I just wanted to chime in with my full support for the purge of brand:wikipedia. I also think starting with the US is the right way to go about it, since we (hopefully) afterwards can point to it as a successful example for the following worldwide edits. And lastly, I agree that the edit should be foregone by a change to the wiki page, as to not delete a tag that’s technically encouraged.

As always, great initiative @ZeLonewolf!

So there are no autogenerated wikidata entries for this “redirects with possibilities”?

I’m unaware of any effort to automatically generate items for these redirects, though it’s an interesting idea. As far as I know, any “intentional sitelink to redirect” between Wikidata and Wikipedia has been created manually, typically as a result of splitting an item.

2 Likes

I’ve added a section to the wiki summarizing the reason that brand:wikipedia was introduced, and pointing to this thread and proposal for removal.

2 Likes

They are supposed to, and they certainly change less than Wikipedia page titles and mappings between concepts and wikipedia pages. However, it does happen that they change and what was all expressed as one wikidata item becomes multiple ones. I’ve seen this kind of issue mainly with geographic places vs administrative entities.

1 Like

Thanks everyone for the discussion. Based on what I’ve seen here, I’m satisfied that there’s consensus for removing this tag from objects in the United States and will be proceeding with the edit.

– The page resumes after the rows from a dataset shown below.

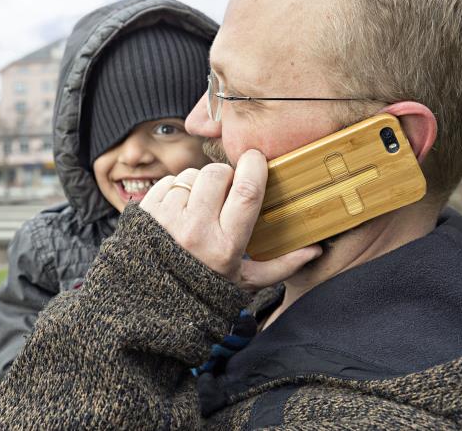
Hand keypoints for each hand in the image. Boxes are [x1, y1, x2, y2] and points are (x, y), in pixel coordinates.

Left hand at [140, 149, 321, 291]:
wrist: (149, 302)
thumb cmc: (203, 290)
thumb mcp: (245, 282)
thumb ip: (282, 265)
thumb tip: (315, 250)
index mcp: (225, 246)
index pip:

There is not a single brand:wikipedia in my area, so I do not have to ask you to do the same here.

I came across this discussion because I saw the mass edit that just went out across California.

As a random OSM contributor who has recently focused a bit more on adding shops/stores and improving their details, I support this decision.

I typically use JOSM and Vespucci.
As a software Dev myself, Entering a Wikidata ID is my preference as it is not an ID that I have to worry about changing as often.

Entering a Wikipedia name feels redundant, and (as others have mentioned) is not as reliable. I have ignored it for the most part as it does require additional work to verify that I am using the correct name. Grabbing the QID from Wikidata has been a lot more straight forward.

4 Likes